ParallelDevicePerformanceProfile¶
- class ParallelDevicePerformanceProfile(configuration, processes_and_threads, equilibrium_methods=None, non_equilibrium_methods=None)¶
Class for performing timing and memory profiles of the different methods available for calculating the Green’s function and lesser Green’s function.
- Parameters:
configuration (
DeviceConfiguration
) – The device configuration with an attached calculator to profile.processes_and_threads (list of tuples of int) – The configurations of number of processes and threads to run, as list of tuples. E.g., [(1, 1), (2, 4)] will run a calculation with 1 MPI process and 1 thread per process, and a calculation with 2 MPI processes and 4 threads per process.
equilibrium_methods (
GreensFunction
|SparseGreensFunction
| sequence of (GreensFunction
|SparseGreensFunction
)) – The methods benchmarked for the equilibrium calculation. If no methods should be benchmarked for the equilibrium calculation, an empty list can be specified. Default:: (GreensFunction
,SparseGreensFunction
)non_equilibrium_methods – The methods benchmarked for the non-equilibrium calculation. If no methods should be benchmarked for the non-equilibrium calculation, an empty list can be specified. Default:: (
GreensFunction
,SparseGreensFunction
)
- equilibriumMethods()¶
- Returns:
The equilibrium methods profiled.
- Return type:
tuple of (
GreensFunction
|SparseGreensFunction
)
- generateScript(temporary_filename)¶
Generate a script to run a DevicePerformanceProfile.

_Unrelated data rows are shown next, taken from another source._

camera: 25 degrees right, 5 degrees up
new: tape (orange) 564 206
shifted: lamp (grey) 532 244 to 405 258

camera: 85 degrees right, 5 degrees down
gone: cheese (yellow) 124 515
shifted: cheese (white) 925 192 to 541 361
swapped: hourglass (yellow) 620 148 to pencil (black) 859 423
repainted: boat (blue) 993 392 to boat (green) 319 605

- nlprint(stream=<_io.TextIOWrapper name='<stdout>' mode='w' encoding='utf-8'>)¶
Print out the profiling report.
- Parameters:
stream (file) – The stream to write to. This stream must support strings being written to it using ‘write’. Default:
sys.stdout
- nonEquilibriumMethods()¶
- Returns:
The non-equilibrium methods profiled.
- Return type:
tuple of (
GreensFunction
|SparseGreensFunction
)
- processesAndThreads()¶
- Returns:
The list of processes and threads configurations profiled.
- Return type:
tuple of (int, int)
- runAsSubProcess()¶
Run a serie of DevicePerformanceProfile for each combination of processes and threads provided.
- uniqueString()¶
Return a unique string representing the state of the object.
Notes¶
This object extends the functionalities of DevicePerformanceProfile by running
several profiles for different parallel settings, defined by the input parameter
processes_and_threads
. The aim is to
help the user to to determine the best combination of parallelization strategy
and Green’s function algorithm for the simulation of a given device, without the need
to run DevicePerformanceProfile several times.

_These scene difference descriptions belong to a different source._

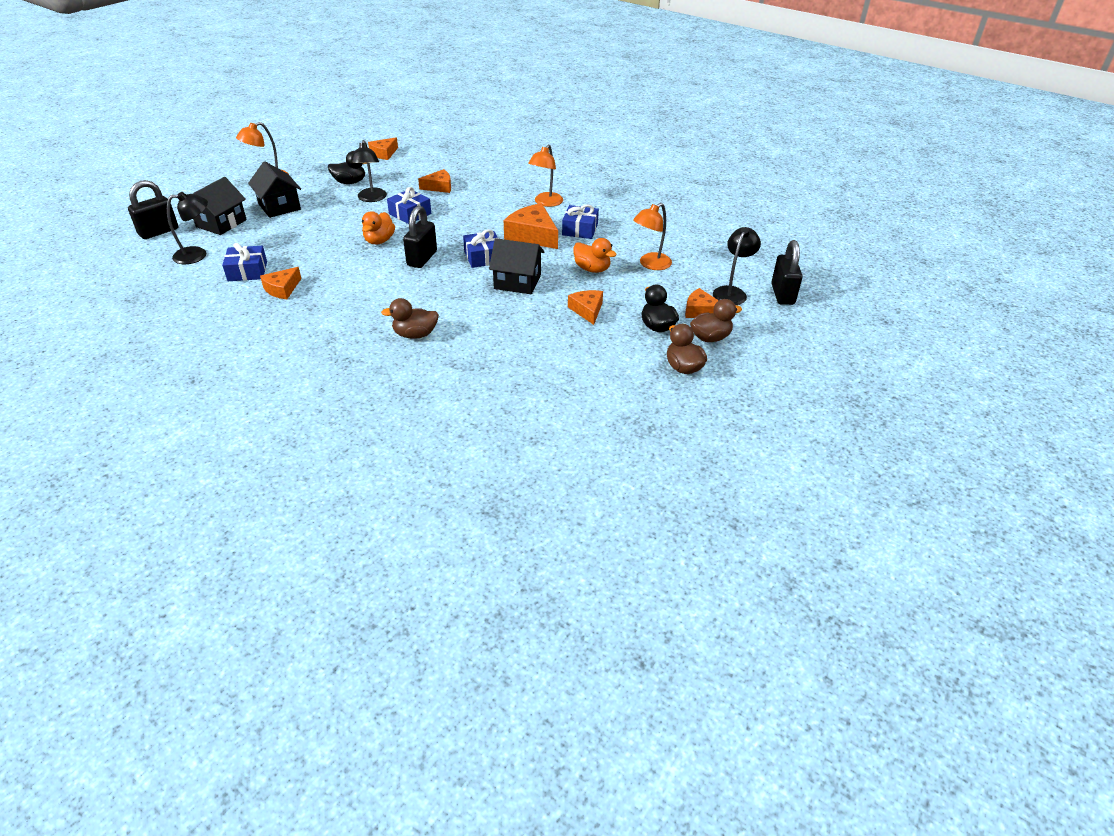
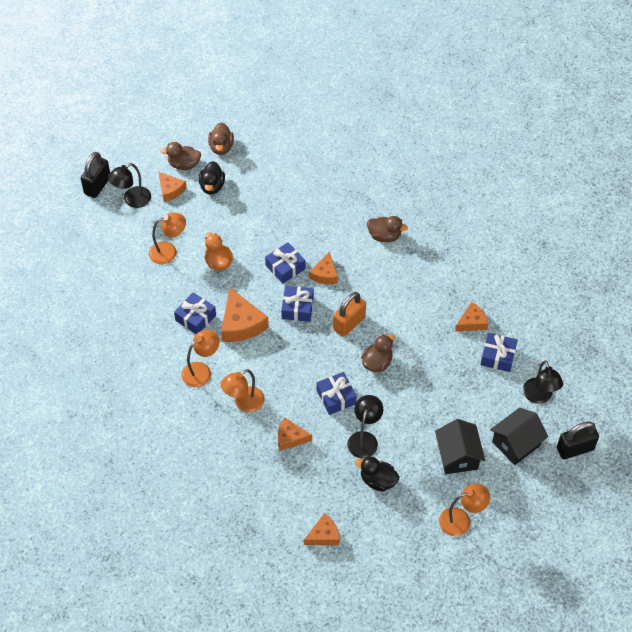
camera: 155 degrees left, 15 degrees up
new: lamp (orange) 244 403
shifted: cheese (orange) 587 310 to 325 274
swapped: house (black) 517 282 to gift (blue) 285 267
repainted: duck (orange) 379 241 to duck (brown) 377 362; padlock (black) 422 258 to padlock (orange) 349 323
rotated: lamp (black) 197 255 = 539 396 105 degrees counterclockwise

The input parameters are the same as in DevicePerformanceProfile, except for
processes_and_threads
. This parameter determines on how many processes the
contour point calculation is parallelized (mimicking the usage of
processes_per_contour_point
), and how many threads per process are utilized.
For each method and each processes and threads configuration the elapsed time and memory usage are reported.
Note
The profiler has to be launched in serial mode (e.g. without using mpiexec
,
or using mpiexec -n 1
). The parallel runs are
spawned by the profiler itself. In order to obtain reliable results, there should be enough
resources available for the spawned processes. I.e., the number of available physical cores
should be at least equal to the largest sum of processes and threads.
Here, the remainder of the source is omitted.